Why focus groups don’t work

The biggest problem in getting to know our customers is that they don’t know themselves.

Years ago, British Airways (BA) decided to introduce a new service for its first class passengers on long haul flights. It was basically a mini fridge full of goodies so that if you woke up in the middle of the night feeling a little hungry, you could get something nice for yourself. The question was: What do we put into this little fridge?

BA dutifully did its market research and assembled several focus groups of first and business class passengers. What would you like, they asked? The response was universal. People wanted fruit or perhaps some light salads. All very good. All very healthy.

On the first flight with the new service an air hostess paused as she noticed the fridge being filled. “What are you doing?” she asked. And the person dutifully explained what was happening. The hostess laughed. “They’re lying!” she said. “They don’t want salads. Listen, I’ve being doing the London to LA route for years, and when they wake up in the middle of the night the last thing on their minds is salads.” “But the focus groups all said …” She shook her head and walked away. A couple of minutes later she came back with some chocolates and cakes. “Please put these in as well,” she said. “Trust me.

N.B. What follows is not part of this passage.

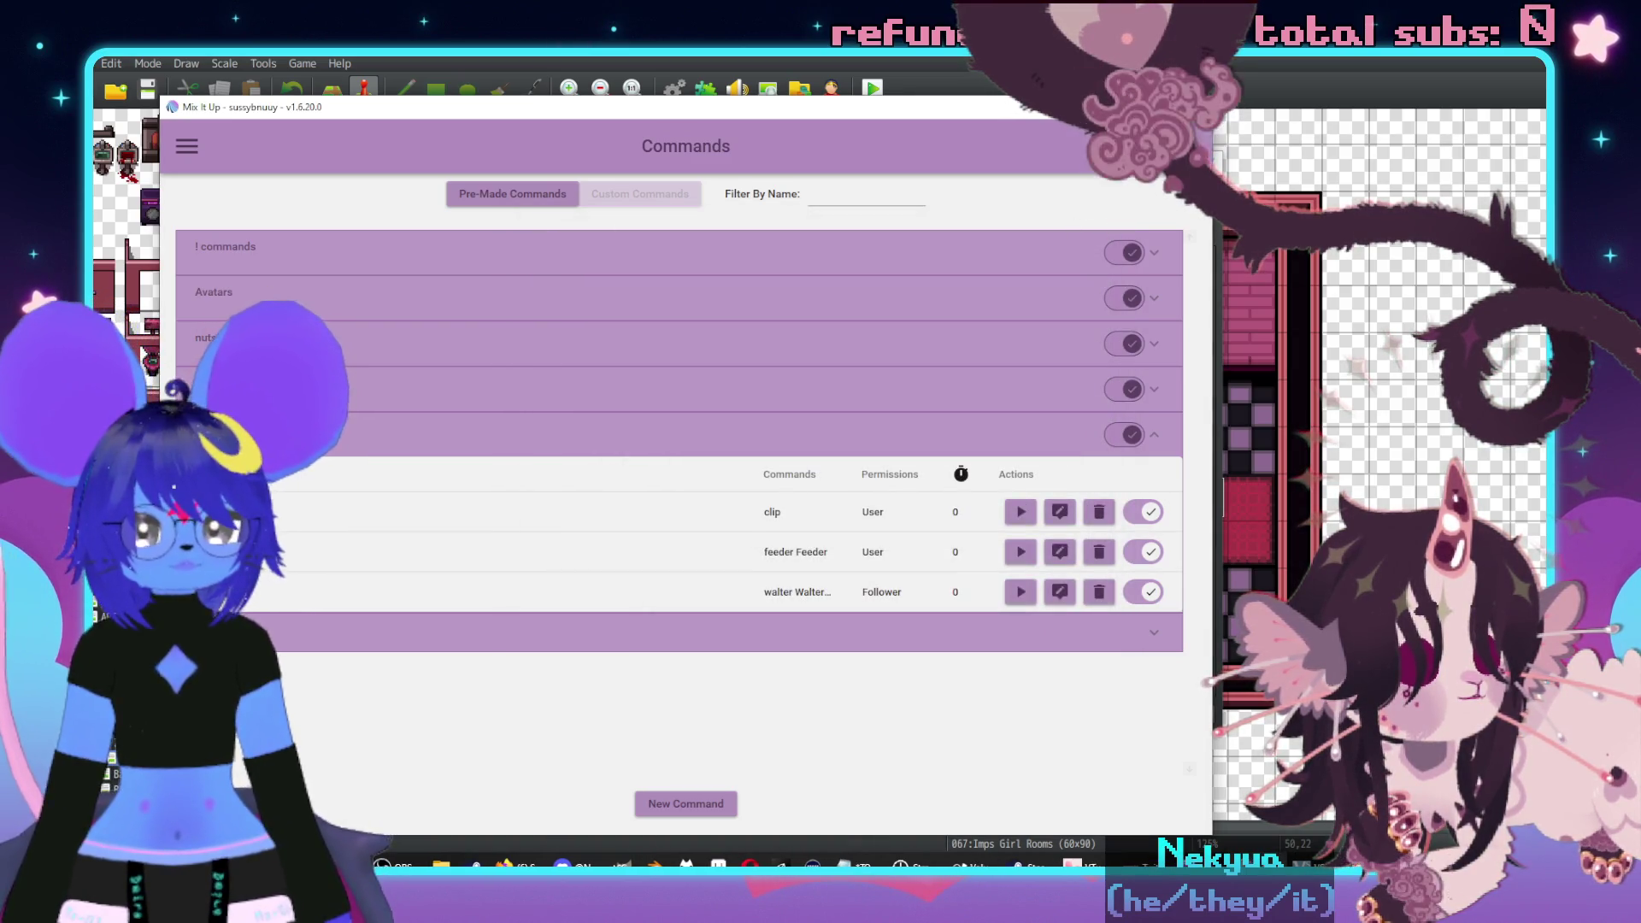
pyautogui.press('alt+Tab')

I know my customer.”

And they did put some chocolate and cakes in and when they checked at the end of the flight, they were all gone and nobody had touched the apples or salads.

The worst way to design a website is to have five smart people in a room drinking lattes. The longer you leave them in the room the worse the design becomes. The next worst way is to have 15 customers in a room drinking lattes. What people say they do and what they actually do are rarely the same thing.

"We hardly ever use focus groups because they just don't work very well at uncovering user needs," stated Christine Perfetti when she worked for At User Interface Engineering. "The biggest problem: what users say in a focus group rarely matches what they do in a real-life setting. Users' opinions about a site or product are very rarely consistent with how they behave when they actually interact with it."

It’s not that people deliberately set out to lie. They’re thinking: ‘I should eat better. I am putting on a bit of weight. Salads are really good for you. It’s ages since I ate an apple.’ But when they wake up in the middle of the night, wipe the sleep from their eyes and open that fridge door their hand reaches out as their mouth mumbles c-h-o-c-a-l-a-t-e-s.

A major challenge for the web manager is thus to get to the chocolates. No point in having lots of salads on your website if nobody really wants them. That was the whole purpose of developing the top task management approach and it’s what the next couple of issues will be about. Helping you separate the chocolates from the salads.